All algorithms include an intuitive explanation of operation, essential equations, references to more rigorous theory, and commented C++ source code.  Many of these techniques are recent developments, still not in widespread use.  Others are standard algorithms given a fresh look.  In every case, the emphasis is on practical applicability, with all code written in such a way that it can easily be included in any program.


What You'll Learn
  • Compute entropy to detect problematic predictors.
  • Compute confidence and tolerance intervals for predictions, as well as confidence levels for classification decisions.
  • Improve numeric predictions using constrained and unconstrained combinations, variance-weighted interpolation, and kernel-regression smoothing.
  • Improve classification decisions using Borda counts, MinMax and MaxMin rules, union and intersection rules, logistic regression, selection by local accuracy, maximization of the fuzzy integral, and pairwise coupling.
  • Use information-theoretic techniques to rapidly screen large numbers of candidate predictors, identifying those that are especially promising.
  • Use Monte-Carlo permutation methods to assess the role of good luck in performance results.


Who This Book is For

Anyone who creates prediction or classification models will find a wealth of useful algorithms in this book.  Although all code examples are written in C++, the algorithms are described in sufficient detail that they can easily be programmed in any language.

商品描述(中文翻譯)

評估您的預測和分類模型的品質,以準確反映其在現實世界中的表現,並使用委員會式決策、重新取樣數據集和增強等最新算法來提高性能。本書介紹了許多重要的技術,用於構建強大、穩健的模型,並量化它們在應用中的預期行為。

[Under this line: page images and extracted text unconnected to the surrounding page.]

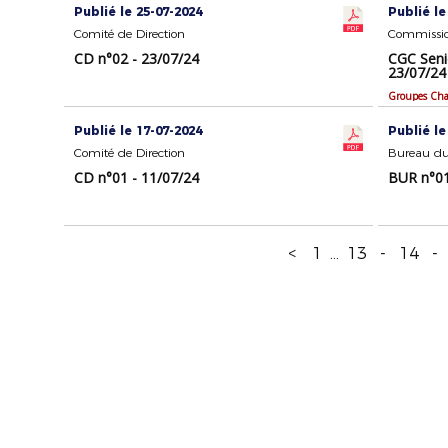
Publié le 25-07-2024
Publié le
Comité de Direction
CD n°02 - 23/07/24
CGC Seni
23/07/24
Groupes Ch
Publié le 17-07-2024
Publié le
Comité de Direction
Bureau du
CD n°01 - 11/07/24
BUR n°01
<
1
...
13
-
14
-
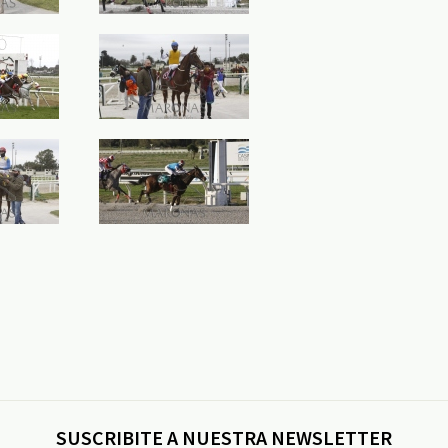
SUSCRIBITE A NUESTRA NEWSLETTER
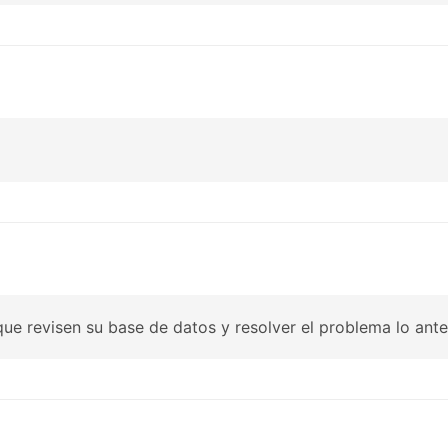
que revisen su base de datos y resolver el problema lo ante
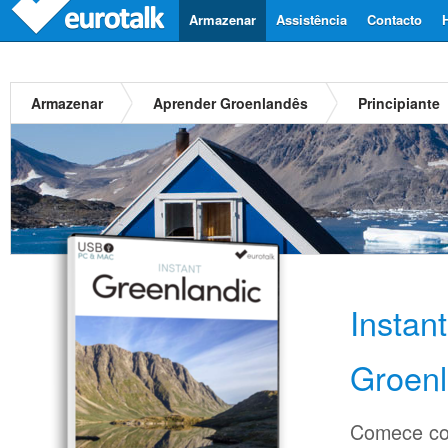
Armazenar
Assistência
Contacto
Armazenar
Aprender Groenlandês
Principiante
Instan
Groen
Comece co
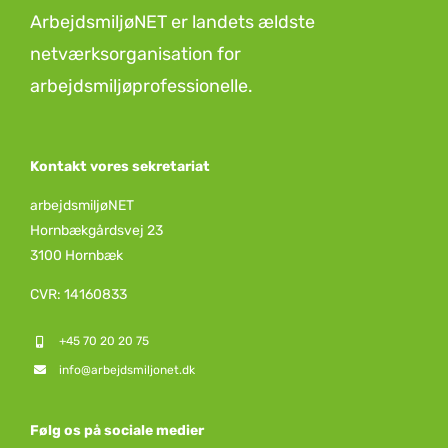
ArbejdsmiljøNET er landets ældste
netværksorganisation for
arbejdsmiljøprofessionelle.
Kontakt vores sekretariat
arbejdsmiljøNET
Hornbækgårdsvej 23
3100 Hornbæk
CVR: 14160833
+45 70 20 20 75
info@arbejdsmiljonet.dk
Følg os på sociale medier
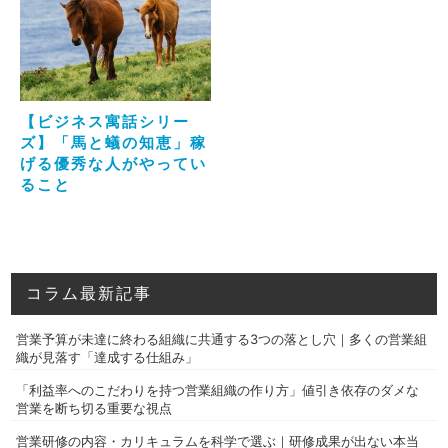
【ビジネス寓話シリー
ズ】「馬と蟻の知恵」稼
げる優秀な人がやってい
ること
コラム最新記事
営業予算が未達に終わる組織に共通する3つの落とし穴｜多くの営業組
織が見落す「達成する仕組み」
「利益率へのこだわりを持つ営業組織の作り方」値引き依存のダメな
営業を断ち切る重要な視点
営業研修の内容・カリキュラムを科学で選ぶ｜研修成果が出ない本当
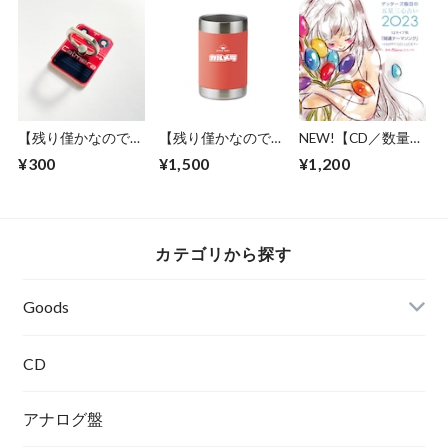
なめの商品です
【残り僅かなので値
【残り僅かなので値
NEW!【CD／数量限
下げ！】大人気！
下げ！】カルメラロ
定】ゲッターズ飯田
¥300
¥1,500
¥1,200
Calmeraスマホリン
ゴ入り ステンレス
の五星三心占い
グ
缶クーラー
2023 「12タイプ別
開運テーマソング
～HAPPY GO
LUCKY～」 ★ゲ
カテゴリから探す
ッターズ飯田＆
Calmeraのサイン入
りアナザージャケッ
Goods
ト付き
CD
Tシャツ
アナログ盤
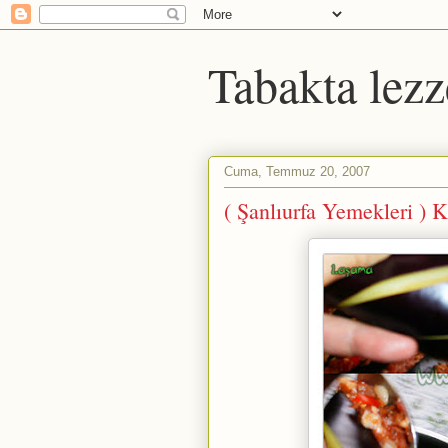
Tabakta lezz
Cuma, Temmuz 20, 2007
( Şanlıurfa Yemekleri ) 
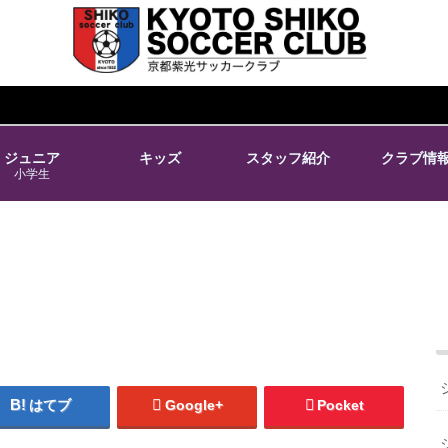
ジュニア
キッズ
スタッフ紹介
クラブ情
小学生
はてブ
Google+
Pocket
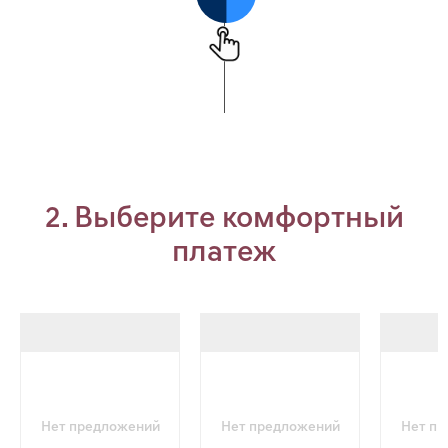
2. Выберите комфортный
платеж
Нет предложений
Нет предложений
Нет п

本書特別關注信息理論,尤其是與模型使用的變量之間的關係的發現和利用。這種對一個常常令人困惑的主題的介紹避免了高級數學,而是專注於那些對數學背景有限的人易於理解的概念。

所有算法都包括對操作的直觀解釋、基本方程、更嚴謹理論的參考以及帶有註釋的C++源代碼。其中許多技術是最近的發展,尚未廣泛使用。其他技術則是對標準算法的新的觀點。在每種情況下,重點都是實際應用性,所有代碼都以易於包含在任何程序中的方式編寫。

您將學到什麼:
- 使用熵來檢測問題預測變量。
- 計算預測的置信區間和容忍區間,以及分類決策的置信水平。
- 使用受限和非受限組合、方差加權插值和核回歸平滑來改進數值預測。
- 使用Borda計數、MinMax和MaxMin規則、聯合和交集規則、邏輯回歸、局部準確性選擇、模糊積分最大化和成對耦合來改進分類決策。
- 使用信息理論技術快速篩選大量候選預測變量,找出特別有潛力的變量。
- 使用蒙特卡羅置換方法評估運氣在性能結果中的作用。

本書適合對預測或分類模型進行建模的任何人。雖然所有代碼示例都是用C++編寫的,但算法的描述足夠詳細,可以輕鬆地在任何語言中編寫。